Most of Orange County has been upgraded to a moderate drought, according to data released today by the U.S. Drought Monitor.
Orange County was initially placed under an “abnormally dry” drought, the lowest of the levels, on July 16, 2022 (story here). This was referred to as a level D-0 drought. Today’s upgrade brings the level to D-1. The highest level on the scale is a D-4 drought, which is considered “exceptional.”
The moderate drought now encompasses northern Orange, southern Ulster, Putnam, and southern Dutchess Counties. The area expands into all of the New England states. Areas across the New England coast have been upgraded to a severe drought.
Water levels in the region’s reservoirs are continuing to drop. The Schoharie Reservoir in the Catskills is down to 55.5% capacity. The Cannonsville Reservoir, also in the Catskills, dropped to 67.3% capacity. The largest of the seven reservoirs is the Pepacton Reservoir in Delaware County, which holds 140.2 billion gallons of water. Is has fallen to an 81% capacity.
Across the seven major reservoirs in the area, the average capacity has dropped to 81.9%, according to data provided by the NYC Environmental Protection. On July 16, 2022, The Newburgh News reported the average level was 87.7%. On July 29, 2022, the average level was at 83.8%. In less than three weeks, the average level dropped 6%. The normal level for the reservoirs is 89.6% this time of year.

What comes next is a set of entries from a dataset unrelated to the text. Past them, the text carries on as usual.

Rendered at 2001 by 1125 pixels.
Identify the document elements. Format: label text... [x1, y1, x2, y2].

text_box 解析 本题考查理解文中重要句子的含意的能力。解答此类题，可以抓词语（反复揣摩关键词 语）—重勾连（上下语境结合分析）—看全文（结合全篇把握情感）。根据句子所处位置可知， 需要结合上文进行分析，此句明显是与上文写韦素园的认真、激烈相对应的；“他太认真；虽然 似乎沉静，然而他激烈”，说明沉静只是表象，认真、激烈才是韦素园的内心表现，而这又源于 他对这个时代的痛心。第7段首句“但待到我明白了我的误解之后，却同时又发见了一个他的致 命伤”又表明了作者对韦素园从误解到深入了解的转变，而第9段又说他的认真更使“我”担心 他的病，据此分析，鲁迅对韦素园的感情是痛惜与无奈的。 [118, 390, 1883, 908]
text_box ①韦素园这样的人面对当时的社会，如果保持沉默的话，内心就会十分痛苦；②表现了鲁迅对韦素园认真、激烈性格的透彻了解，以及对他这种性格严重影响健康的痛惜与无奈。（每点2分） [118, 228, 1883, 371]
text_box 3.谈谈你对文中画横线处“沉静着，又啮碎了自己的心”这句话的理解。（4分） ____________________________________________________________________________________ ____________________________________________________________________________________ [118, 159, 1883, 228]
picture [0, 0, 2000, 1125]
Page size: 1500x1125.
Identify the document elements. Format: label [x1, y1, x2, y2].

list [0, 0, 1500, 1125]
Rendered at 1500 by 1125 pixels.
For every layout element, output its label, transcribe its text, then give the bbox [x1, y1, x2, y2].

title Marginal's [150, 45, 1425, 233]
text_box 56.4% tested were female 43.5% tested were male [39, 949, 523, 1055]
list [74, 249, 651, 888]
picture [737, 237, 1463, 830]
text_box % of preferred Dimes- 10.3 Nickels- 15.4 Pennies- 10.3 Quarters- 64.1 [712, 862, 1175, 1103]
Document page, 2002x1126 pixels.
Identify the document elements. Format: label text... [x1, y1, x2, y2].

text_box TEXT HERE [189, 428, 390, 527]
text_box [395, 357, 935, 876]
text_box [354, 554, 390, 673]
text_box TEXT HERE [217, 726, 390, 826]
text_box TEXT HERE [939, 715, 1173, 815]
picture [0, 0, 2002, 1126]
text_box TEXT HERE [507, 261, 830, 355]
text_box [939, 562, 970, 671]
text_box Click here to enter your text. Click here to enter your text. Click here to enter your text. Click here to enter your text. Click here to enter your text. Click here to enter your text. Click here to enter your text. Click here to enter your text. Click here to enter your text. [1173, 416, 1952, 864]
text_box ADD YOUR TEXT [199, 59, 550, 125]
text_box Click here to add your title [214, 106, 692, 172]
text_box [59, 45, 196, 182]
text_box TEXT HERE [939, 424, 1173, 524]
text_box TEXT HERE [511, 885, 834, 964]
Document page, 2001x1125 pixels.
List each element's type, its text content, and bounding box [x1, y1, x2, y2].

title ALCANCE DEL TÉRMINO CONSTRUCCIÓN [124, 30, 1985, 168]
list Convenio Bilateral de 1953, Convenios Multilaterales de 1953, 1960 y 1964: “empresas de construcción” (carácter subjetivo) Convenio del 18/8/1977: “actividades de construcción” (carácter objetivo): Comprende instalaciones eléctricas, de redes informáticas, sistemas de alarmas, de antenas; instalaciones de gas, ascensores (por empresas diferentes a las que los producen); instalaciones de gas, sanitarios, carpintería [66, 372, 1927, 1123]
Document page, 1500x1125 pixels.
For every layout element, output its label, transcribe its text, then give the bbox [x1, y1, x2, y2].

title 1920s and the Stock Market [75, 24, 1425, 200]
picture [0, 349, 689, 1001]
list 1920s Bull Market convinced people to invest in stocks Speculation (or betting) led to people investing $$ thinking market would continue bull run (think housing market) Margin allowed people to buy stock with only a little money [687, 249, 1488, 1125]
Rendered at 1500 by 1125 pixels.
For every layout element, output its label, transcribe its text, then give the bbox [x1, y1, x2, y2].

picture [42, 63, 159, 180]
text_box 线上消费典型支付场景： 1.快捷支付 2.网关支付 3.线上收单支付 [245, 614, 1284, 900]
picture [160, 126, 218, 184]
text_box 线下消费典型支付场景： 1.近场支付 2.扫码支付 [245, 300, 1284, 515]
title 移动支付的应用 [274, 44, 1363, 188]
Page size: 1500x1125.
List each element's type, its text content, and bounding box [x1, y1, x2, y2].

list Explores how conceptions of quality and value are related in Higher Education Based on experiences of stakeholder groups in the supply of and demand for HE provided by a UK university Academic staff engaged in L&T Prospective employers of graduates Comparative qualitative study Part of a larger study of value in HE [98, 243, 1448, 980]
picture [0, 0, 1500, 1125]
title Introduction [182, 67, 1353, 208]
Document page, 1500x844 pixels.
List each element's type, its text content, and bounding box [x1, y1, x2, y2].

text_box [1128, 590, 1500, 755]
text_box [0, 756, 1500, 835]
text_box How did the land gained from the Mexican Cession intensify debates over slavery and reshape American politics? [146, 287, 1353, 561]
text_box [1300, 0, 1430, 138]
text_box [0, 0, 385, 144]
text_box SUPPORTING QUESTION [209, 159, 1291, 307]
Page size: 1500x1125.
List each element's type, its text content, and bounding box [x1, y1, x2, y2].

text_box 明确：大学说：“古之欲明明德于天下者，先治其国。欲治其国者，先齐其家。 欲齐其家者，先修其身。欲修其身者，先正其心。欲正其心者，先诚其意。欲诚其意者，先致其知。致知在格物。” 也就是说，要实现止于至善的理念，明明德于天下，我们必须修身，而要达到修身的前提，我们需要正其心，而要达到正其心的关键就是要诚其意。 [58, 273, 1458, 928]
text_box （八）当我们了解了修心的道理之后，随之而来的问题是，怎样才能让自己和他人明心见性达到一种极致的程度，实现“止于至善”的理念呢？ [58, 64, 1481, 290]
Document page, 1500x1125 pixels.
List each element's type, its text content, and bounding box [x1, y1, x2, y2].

The drought conditions come after a prolonged dry spell and two intense heat waves. Newark International Airport recorded their driest July ever, with just 0.55″ of rain for the entire month. The Village of Harriman in southern Orange County already began implementing water restrictions last month.
Vail’s Gate Tower, a weather tower operated by The Newburgh News (forecast and data here), recorded 1.7″ of rain for the entire month of July, compared to 3.772″ in July of 2021 and 4.406″ in July of 2020. There were only five days of recorded rain in July of 2022, compared to 21 days in July of 2021 and 10 days in July of 2020.
The current heat wave, last week’s heat wave, and a prolonged period without rain has contributed to the drought, according to the National Weather Service in Upton, NY.
Today’s high temperature reached 100.2 degrees, according to data recorded at Vail’s Gate Tower. This is the third day in a row with temperatures exceeding 90 degrees, with yesterday reaching 92.4 degrees and Tuesday hitting 93.8 degrees.
The previous heat wave extended from July 19 through July 24, 2022 with temperatures breaking 90 degrees for six consecutive days. The month of July saw a total of 11 days over 90 degrees.
There appears to be no end in sight to the heat. Temperatures are forecast to exceed 90 degrees every day through at least Tuesday.
As for the rain, there is a chance of flash flooding tomorrow. A tropical air mass already in place could bring storms with periods of moderate to heavy rainfall. Rain of such intensity is likely to runoff and not absorb into the ground.